The biggest release of federal prisoners in US history is unfolding this month. By November 2, six thousand prisoners will be out through the gates, the first of more than 40,000 on the road to early release. Most are drug offenders whose sentences, under mandatory sentencing guidelines, now just look too long. Like overkill. And there is more sentencing reform coming. The US is a stark world leader in incarceration. By a very wide margin. Now there is bi-partisan support for doing something about it. But how much?  And how fast? This hour On Point, facing America’s imprisonment problem.
-- Tom Ashbrook

Guests

Sari Horwitz, national Justice Department and criminal justice reporter for the Washington Post. (@SariHorwitz)

Paul Wright, editor in chief of Prison Legal News and executive director of the Human Rights Defense Center. (@paulwrighthrdc)

Glenn Martin, criminal justice reform advocate. Founder and president of JustLeadershipUSA. (@glennEmartin)

Judge Mark Bennett, U.S. District Court Judge for the Northern District of Iowa. (@markwbennett1)

From Tom’s Reading List

Washington Post: The U.S. is set to release thousands of prisoners early. Here’s where they’re headed. -- "The early release follows action last year by the U.S. Sentencing Commission — an independent agency that sets sentencing policies for federal crimes — that reduced the potential punishment for future drug offenders last year and then made that change retroactive. The commission last year estimated that its change in drug sentencing guidelines could result in as many as 46,000 of the nation’s approximately 100,000 federal drug offenders qualifying for early release."

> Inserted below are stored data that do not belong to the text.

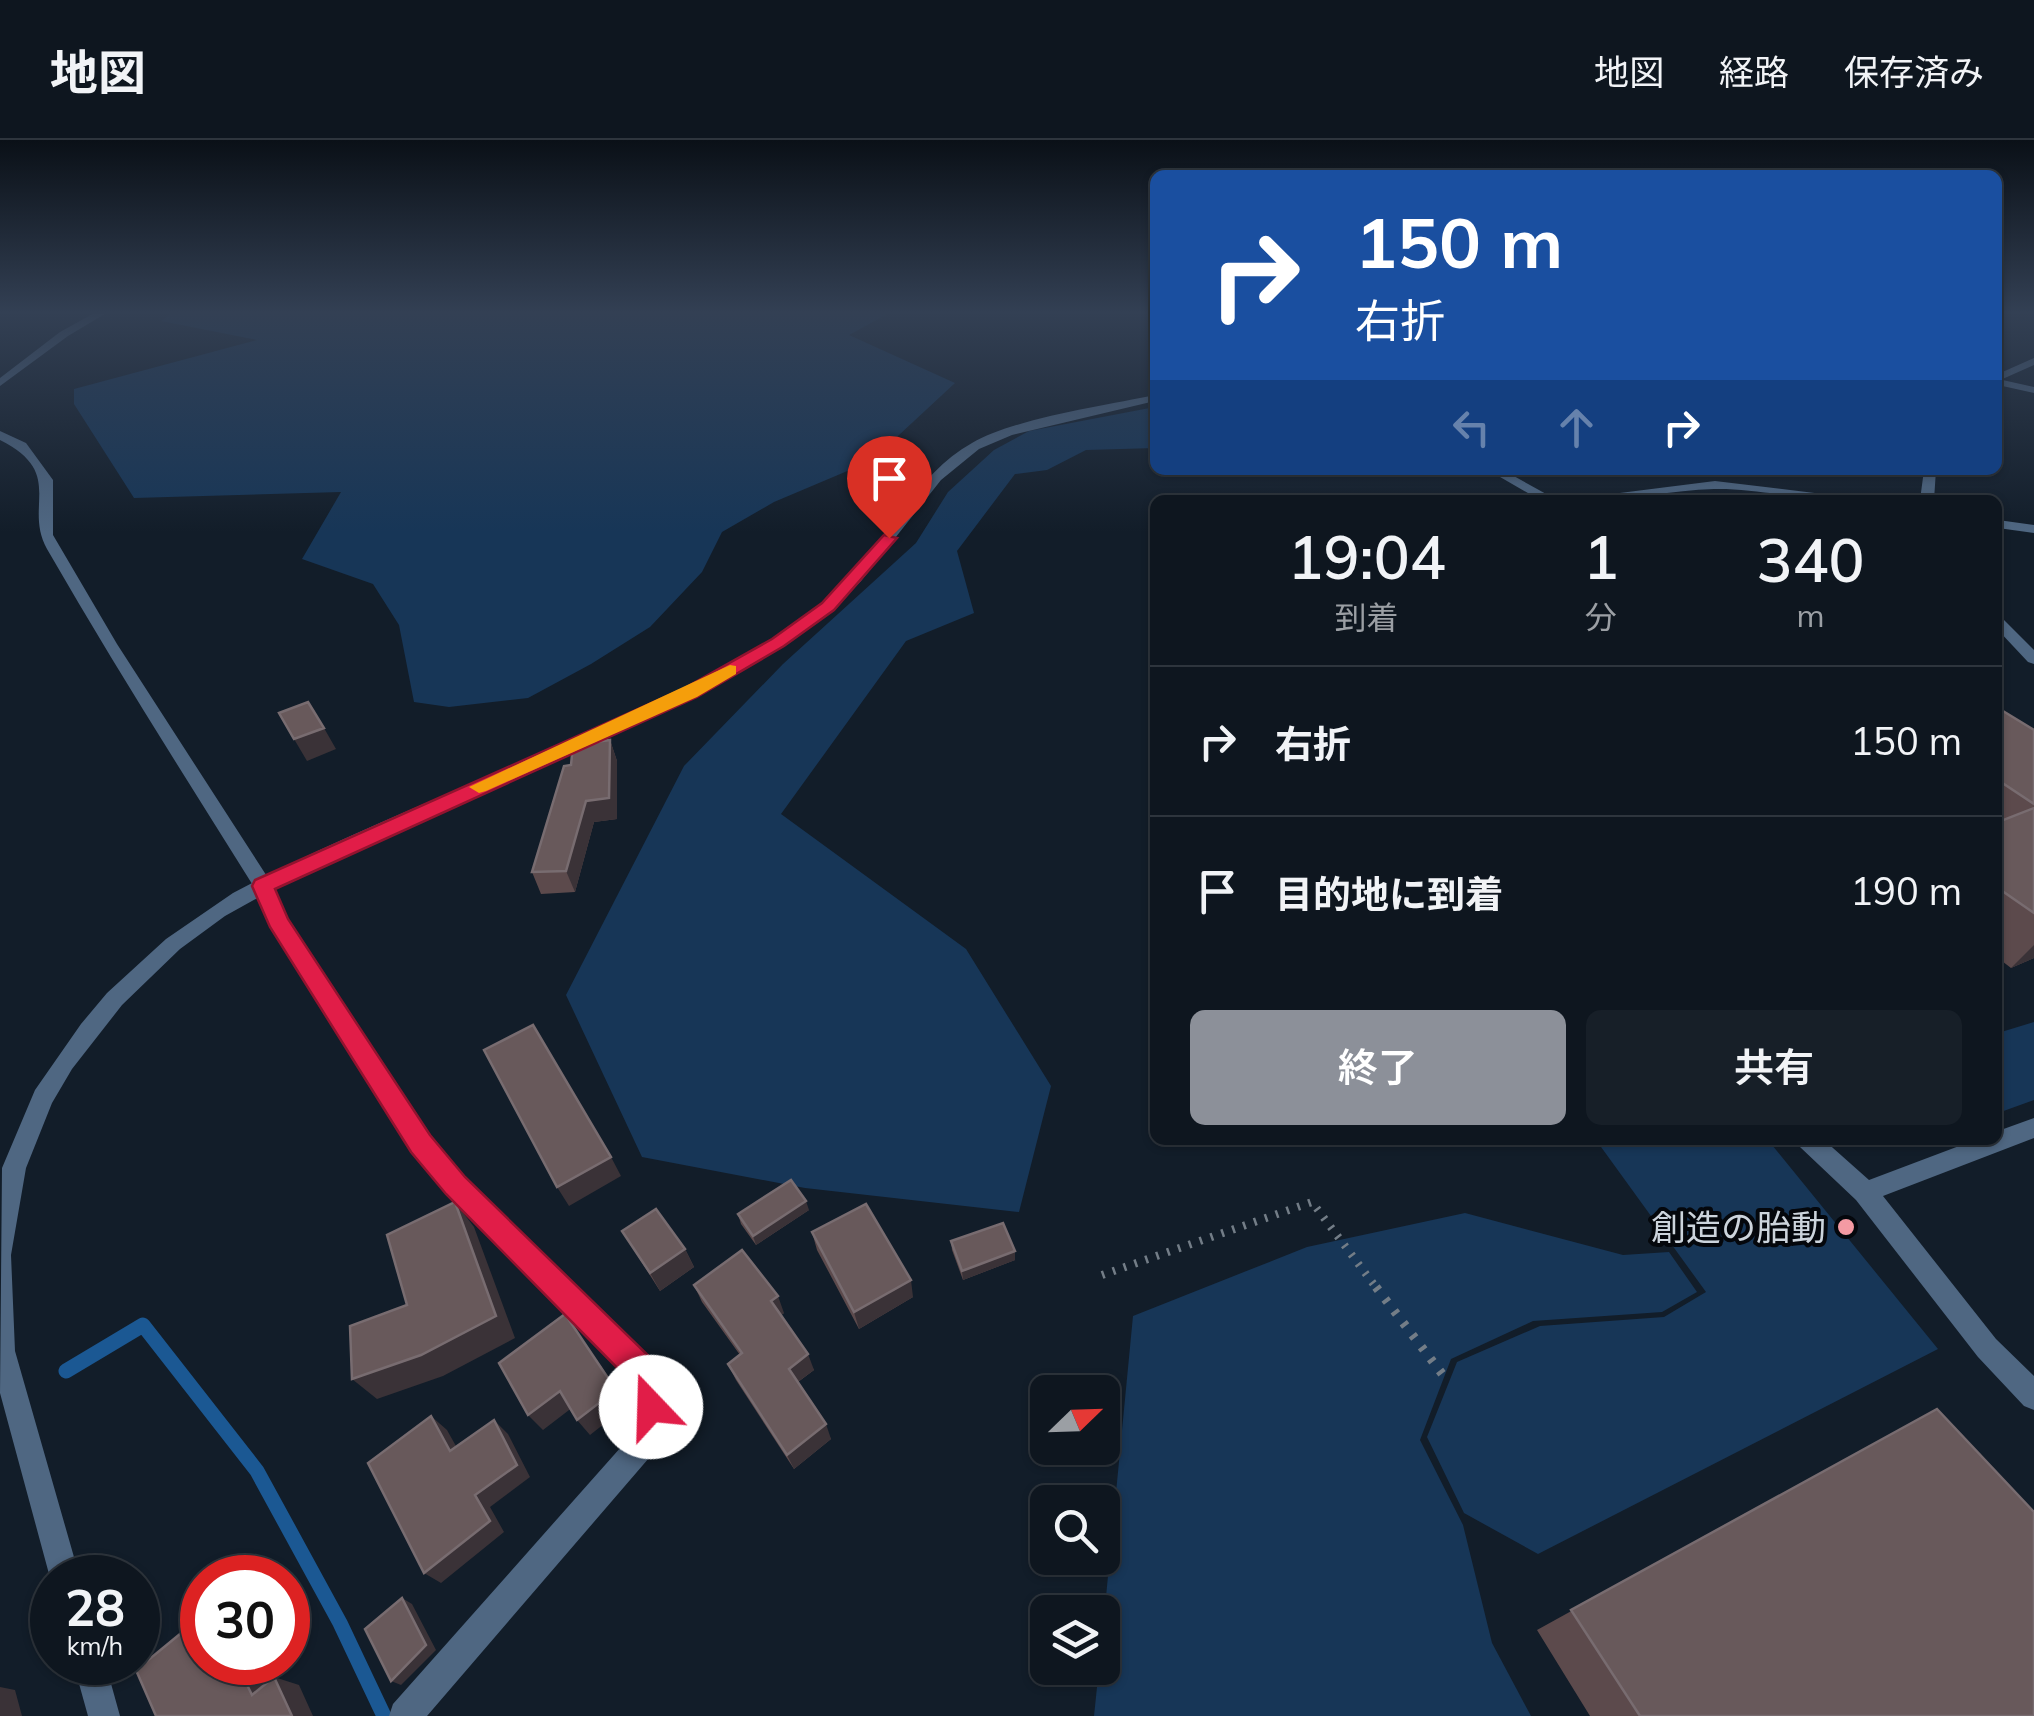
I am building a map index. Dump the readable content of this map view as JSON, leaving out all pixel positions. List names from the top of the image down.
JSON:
{
  "places": ["創造の胎動"],
  "north": "top right",
  "page": {
    "header": "地図",
    "nav": ["地図", "経路", "保存済み"],
    "turn": ["150 m", "右折"],
    "eta": [
      "19:04",
      "到着",
      "1",
      "分",
      "340",
      "m"
    ],
    "list": [
      {
        "name": "右折",
        "value": "150 m"
      },
      {
        "name": "目的地に到着",
        "value": "190 m"
      }
    ],
    "buttons": ["終了", "共有"],
    "speed": "28 km/h",
    "limit": "30"
  }
}
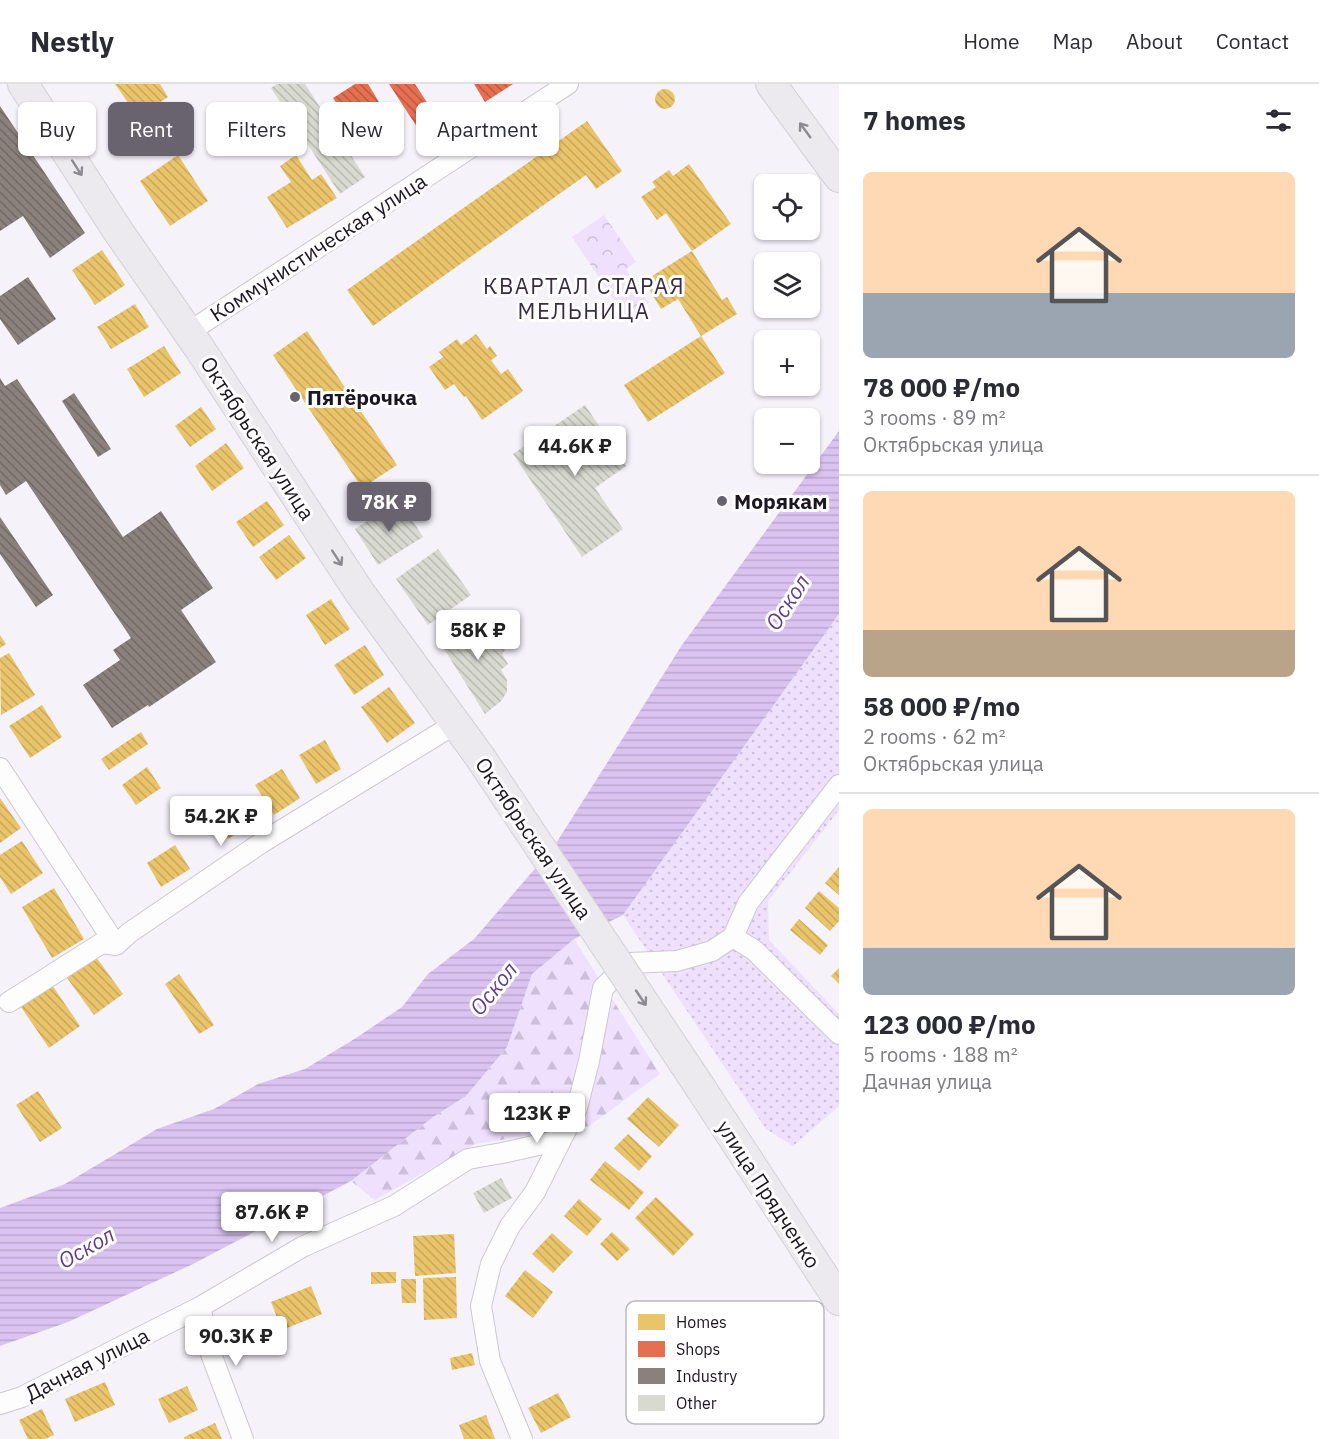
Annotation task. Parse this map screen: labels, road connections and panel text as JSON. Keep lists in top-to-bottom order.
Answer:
{
  "streets": {
    "main road": ["Октябрьская улица", "улица Прядченко"],
    "street": ["Коммунистическая улица", "Дачная улица"]
  },
  "crossings": [
    ["Коммунистическая улица", "Октябрьская улица"],
    ["Октябрьская улица", "улица Прядченко"]
  ],
  "one_way": ["Октябрьская улица"],
  "districts": ["КВАРТАЛ СТАРАЯ МЕЛЬНИЦА"],
  "water": ["Оскол"],
  "places": ["Пятёрочка", "Морякам"],
  "legend": [
    "Homes",
    "Shops",
    "Industry",
    "Other"
  ],
  "page": {
    "header": "Nestly",
    "nav": [
      "Home",
      "Map",
      "About",
      "Contact"
    ],
    "heading": "7 homes",
    "chip": [
      "Buy",
      "Rent",
      "Filters",
      "New",
      "Apartment"
    ],
    "list": [
      {
        "name": "78 000 ₽/mo",
        "note": "3 rooms · 89 m² · Октябрьская улица"
      },
      {
        "name": "58 000 ₽/mo",
        "note": "2 rooms · 62 m² · Октябрьская улица"
      },
      {
        "name": "123 000 ₽/mo",
        "note": "5 rooms · 188 m² · Дачная улица"
      }
    ],
    "map_buttons": ["+", "−"],
    "price": [
      "44.6K ₽",
      "78K ₽",
      "58K ₽",
      "54.2K ₽",
      "123K ₽",
      "87.6K ₽",
      "90.3K ₽"
    ]
  }
}
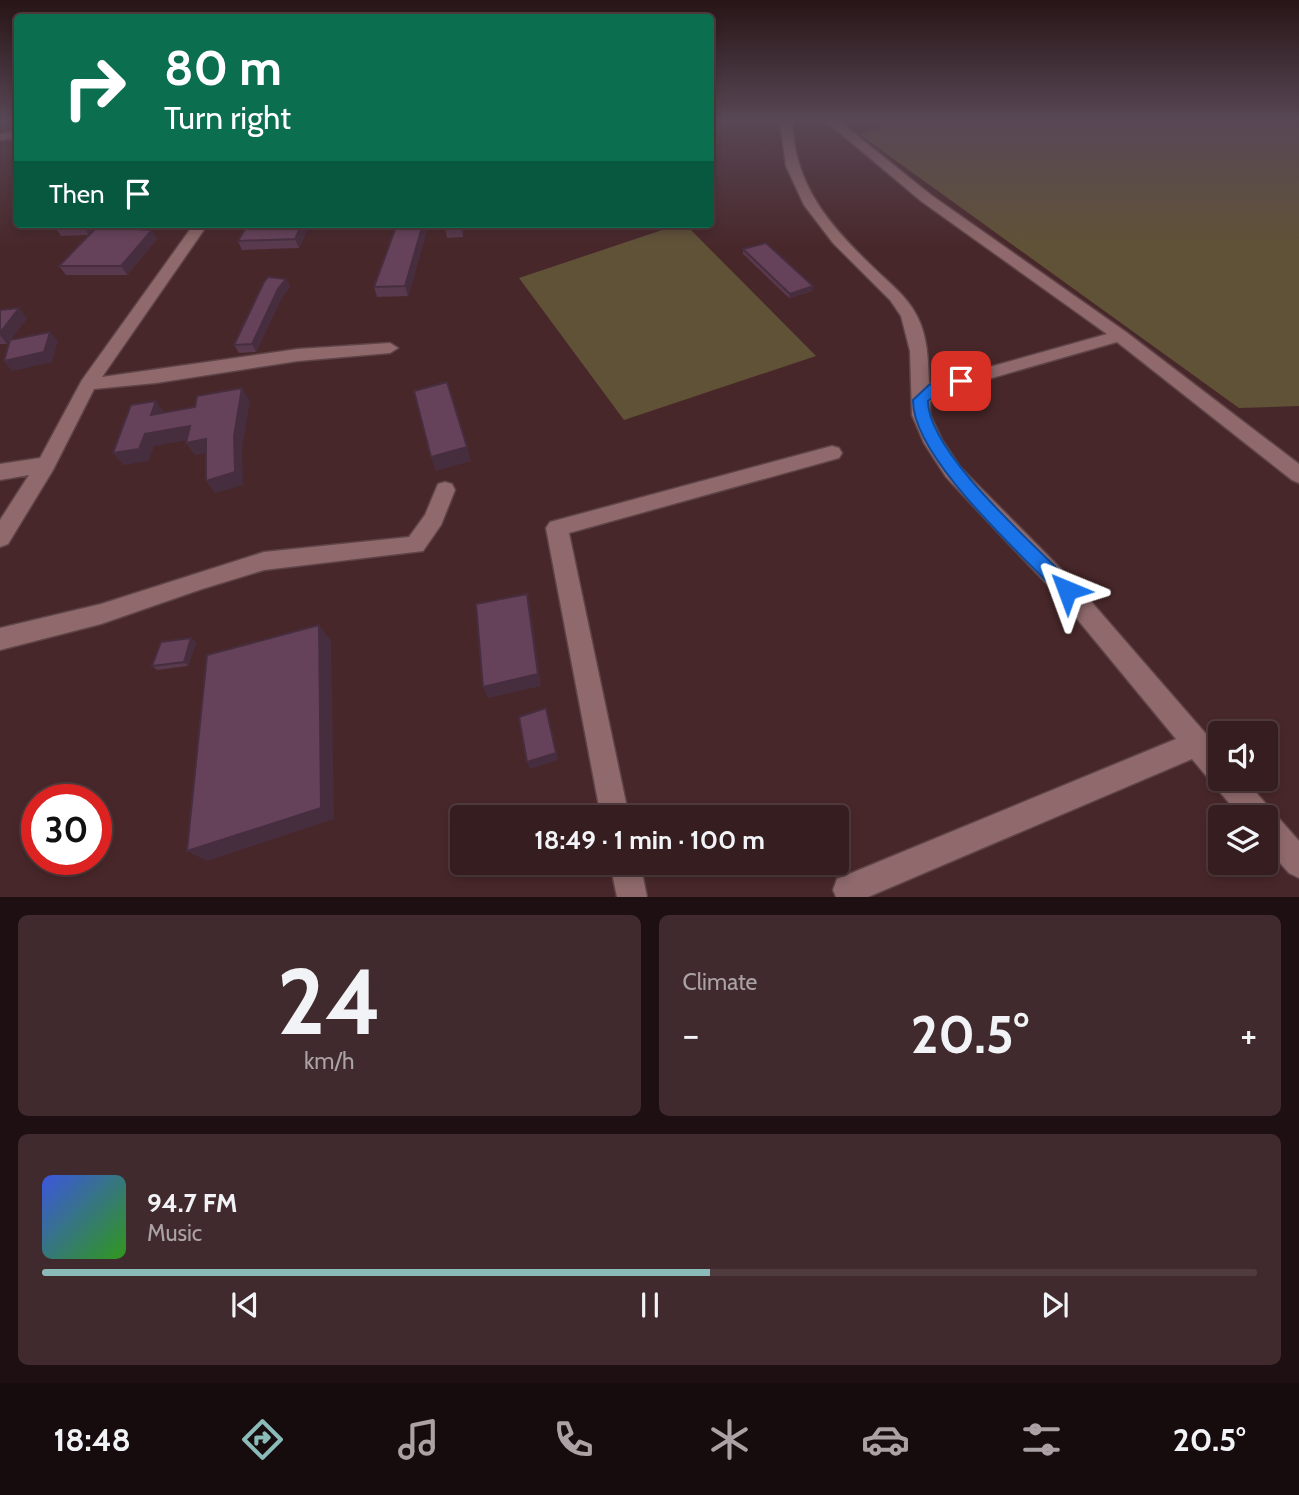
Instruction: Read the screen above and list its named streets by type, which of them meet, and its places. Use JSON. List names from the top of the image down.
{
  "page": {
    "turn": ["80 m", "Turn right"],
    "then": "Then",
    "limit": "30",
    "trip": "18:49 · 1 min · 100 m",
    "tile": [
      ["24", "km/h"],
      "Climate"
    ],
    "heat": ["−", "20.5°", "+"],
    "song": ["94.7 FM", "Music"],
    "tabs": ["18:48", "20.5°"]
  }
}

The Nation: How Mandatory Minimums Forced Me to Send More Than 1,000 Nonviolent Drug Offenders to Federal Prison — "You might think the Northern District of Iowa—a bucolic area home to just one city with a population above 100,000—is a sleepy place with few federal crimes. You would be wrong. Of the ninety-four district courts across the United States, we have the sixth-heaviest criminal caseload per judge."

NPR News: New House Bill Could Cut Some Mandatory Life Sentences To 25 Years — "Criminal justice policy once represented a third rail of U.S. politics. But over the past few years, in a movement led by states such as Texas and Georgia, political conservatives have advocated for releasing nonviolent offenders who pose little risk to public safety and for spending more money on re-entry programs and alternatives to incarceration. An unusual left-right group, the Coalition for Public Safety, has been pressing for reforms. Its members include Koch Industries and the ACLU."

This program aired on October 12, 2015.